BY: YRC STAFF
It had been warm in the mid to high 40’s for weeks and it was finally getting into the 30’s coming into this hunt. There were plenty of local birds that roost in a river north of our location. They would fly out of the roost going south to a farmers pond surrounded by cornfields. They usually sit for almost 2 hours on the pond, then, they would get up and go feed. The birds weren’t feeding heavy yet this year since it had been so warm. There was a small cold front up north 2 days prior that had some snowfall in it. So we figured it gave the birds enough time to migrate down to get fresh birds in the area to mix with the local birds. We were set up south of the roost and NW of the pond. We couldn’t gain access to any of the cornfields or the pond so we got as close as we could in a bean field that was almost directly under the birds flight path.
Wind: SW @ 5-10 MPH Temp: 35 degrees
Location: Cut Bean Field
We got into our field early to start setting up. We used about 5.5 dozen full-body mallards with 4 Mojo’s. Then 6.5 dozen full-body geese, 2 dozen goose sleeper shells, and 2 goose flappers.
We knew the flight path wasn’t going to change and that we should be able to pull birds off their path and into our spread. They shouldn’t have to circle twice. Just fly out, turn, and land.
Well, it worked great for the first flocks of ducks, except they were landing upwind and to the left of our blinds on the front side of our entire spread. So no one had a good opportunity to shoot. The next flock of ducks came in, same thing. A flock of geese came in and wanted to land on the right side of our blinds and almost behind us on the front of our spread.

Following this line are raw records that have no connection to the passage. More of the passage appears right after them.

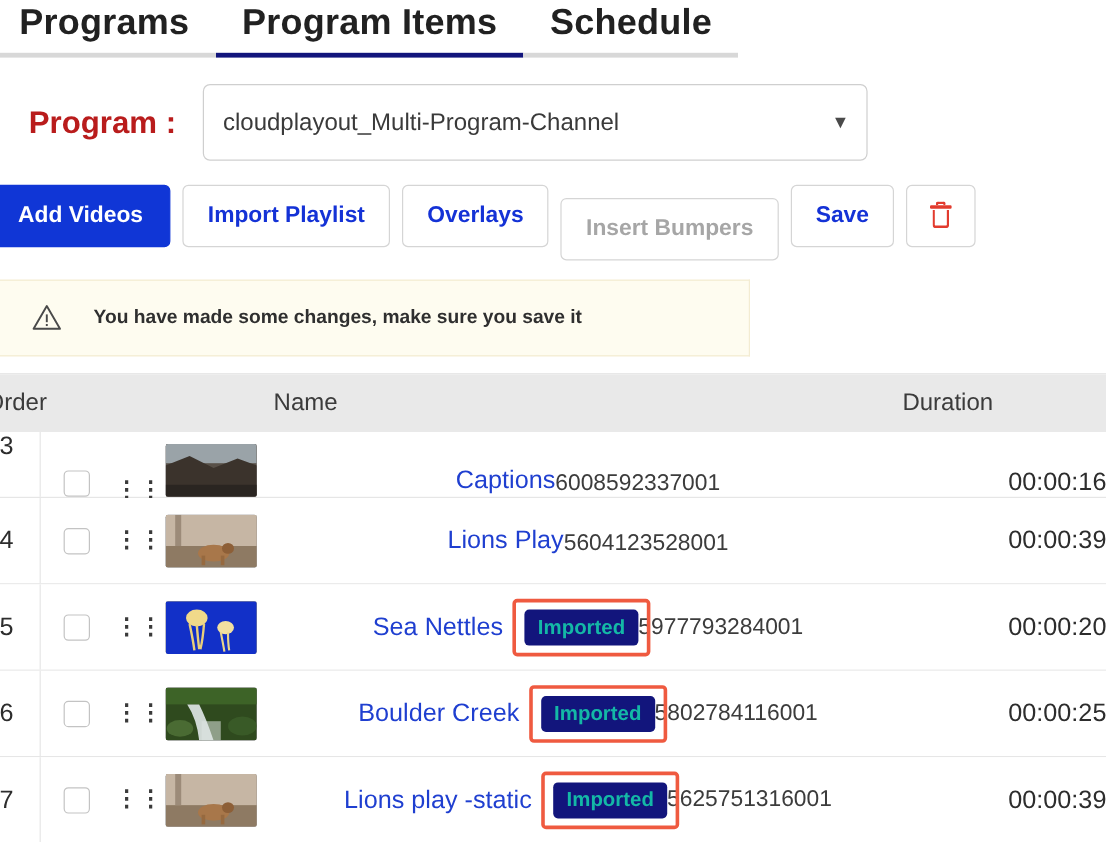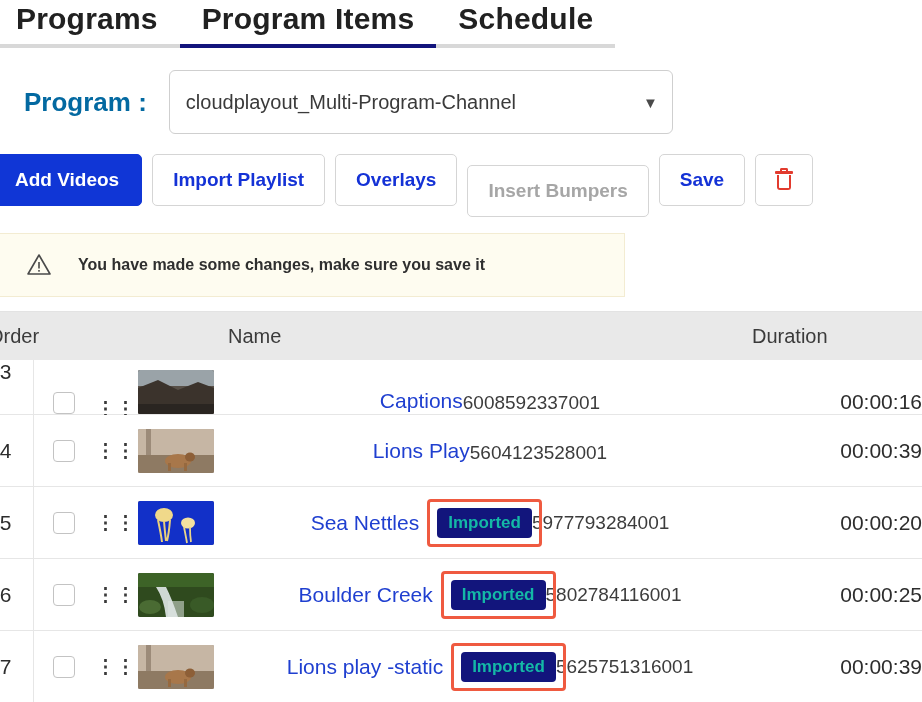--- a/index.html
+++ b/index.html
@@ -51,26 +51,26 @@
   
   .program-row {
     display: flex;
     align-items: center;
     padding: 18px 0 14px 24px;
     background: #ffffff;
   }
   .program-label {
     font-size: 26px;
     font-weight: bold;
-    color: #0369a1;
+    color: #b91c1c;
     margin-right: 22px;
     white-space: nowrap;
   }
   .select-box {
-    width: 504px;
+    width: 554px;
     height: 64px;
     border: 1px solid #cfcfcf;
     border-radius: 6px;
     background: #ffffff;
     display: flex;
     align-items: center;
     justify-content: space-between;
     padding: 0 14px 0 16px;
     box-sizing: border-box;
   }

So no one had a shot on that side. We saw right away that they wanted to feed aggressively, landing in front of the other birds to get to the food first.
See picture below.
Only a few ducks wanted to land in the middle of our spread. Something wasn’t right. So we changed it! If you can notice right away that there’s something wrong about how the birds react to your spread, move your decoys! If your concealment is great, it’s not you. Sometimes it’s how you’re decoys are presented.
So we figured the duck decoys needed to move out 10 yards so they could still land on the front and then we would have a great opportunity for shooting. Next we decided that the goose decoys were too close together at 6-8ft apart, so we went to 10ft, and extended those decoys out another 10 yards on the end of that arm. Then we also put a dozen Dakota Decoy Xtreme Honkers in a group of their own closer to the duck decoys.
By doing those simple things, it helped get the ducks to line up better and gave the geese enough confidence to finish amongst the decoys or right in the middle of the new X we wanted them to land. Just by putting those dozen goose decoys by themselves closer to the ducks, it gave them enough confidence to want to land in the middle where we wanted them to.